[Whom is she addressing as "my love"? Her lover? The reader? The cockroach? The maid?]
G.H. is compelled to organize, to organize hope. She needs some organizing principle by which to recover. She is aware that she managed to leave the room, but recovery is still required.
She lives so far above the world, she knows her life may suddenly collapse.
She questions why this happened to her. "What was it that called me: madness or reality?" (p 66).
She feels unclean. "And why was the unclean forbidden?" (p 67).
She comes to understand: "Becoming unclean with joy" (p70). Joy without redemption, joy without hope. (Is this a purer joy, or a more sinful one?)
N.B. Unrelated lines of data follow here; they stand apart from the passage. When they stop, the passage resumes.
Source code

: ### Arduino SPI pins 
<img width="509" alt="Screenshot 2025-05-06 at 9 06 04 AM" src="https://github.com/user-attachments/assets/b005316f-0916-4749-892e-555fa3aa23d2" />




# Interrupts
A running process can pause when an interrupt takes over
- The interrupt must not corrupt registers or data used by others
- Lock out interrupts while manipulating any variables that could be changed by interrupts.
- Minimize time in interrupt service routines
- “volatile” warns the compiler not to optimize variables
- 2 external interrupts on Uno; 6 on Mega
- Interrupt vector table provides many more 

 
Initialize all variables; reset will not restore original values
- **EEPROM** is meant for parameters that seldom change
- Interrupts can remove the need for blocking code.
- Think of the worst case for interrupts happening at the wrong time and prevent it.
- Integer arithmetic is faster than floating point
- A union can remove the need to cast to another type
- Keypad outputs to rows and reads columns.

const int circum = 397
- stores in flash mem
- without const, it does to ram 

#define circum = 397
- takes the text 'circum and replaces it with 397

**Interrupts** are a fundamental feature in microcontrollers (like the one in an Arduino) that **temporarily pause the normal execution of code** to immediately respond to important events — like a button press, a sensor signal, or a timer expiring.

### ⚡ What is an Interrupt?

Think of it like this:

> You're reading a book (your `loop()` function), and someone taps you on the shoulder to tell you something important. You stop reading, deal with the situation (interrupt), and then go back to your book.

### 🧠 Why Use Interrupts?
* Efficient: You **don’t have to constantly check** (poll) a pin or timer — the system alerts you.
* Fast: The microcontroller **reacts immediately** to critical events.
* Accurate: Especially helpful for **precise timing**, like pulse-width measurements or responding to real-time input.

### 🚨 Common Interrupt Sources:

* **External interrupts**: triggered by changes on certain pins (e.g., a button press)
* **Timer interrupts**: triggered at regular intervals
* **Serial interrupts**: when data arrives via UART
More and more I had nothing to ask for. And I was seeing, with fascination and horror, the pieces of my rotten mummy clothes falling dry to the floor, I was watching my transformation from chrysalis into moist larva, my wings were slowly shrinking back scorched. And a belly entirely new and made for the ground, a new belly was being reborn.What new being is this?
She lowers herself to the roach's level, and sees it as it is, beyond ideas.
And then there's more white matter spurting out! "The roach wasn't seeing me with its eyes but with its body." (p 73).
The wings are receding. "My convictions and my wings were quickly drying up" (p 73).
And she's just looking at the roach, and it's hideous and beautiful. And completely feminized: "Its two eyes were alive like two ovaries. It was looking at me with the blind fertility of its gaze. It was fertilizing my dead fertility" (p 74). Is G.H. indulging in a lesbian fantasy? [So the roach is meant to symbolize the maid, then?]
More white matter!
[How can this not be sexual?]
G.H. confides that she never experiences this — this slowing of time — by day; only at night. She is feeling pleasure in all this. "My love."
She claims to be asking for help, but it's not clear of whom or for what purpose exactly: what does she need help for?
But what I'd never experienced was the crash with the moment called "right now." Today is demanding me this very day. I had never before known that the time to live also has no word. The time to live, my love, was being so right now that I leaned my mouth on the matter of life. The time to live is a slow uninterrupted creaking of doors continuously opening wide. Two gates were opening and had never stopped opening. But the were continuously opening onto — onto the nothing?
The time to live is so hellishly inexpressive that it is the nothing. What I was calling "nothing" was nevertheless so stuck to me that to me it was... I? and that's why it was becoming the nothing. The doors as always kept opening.
Finally, my love, I gave in. And it became a now.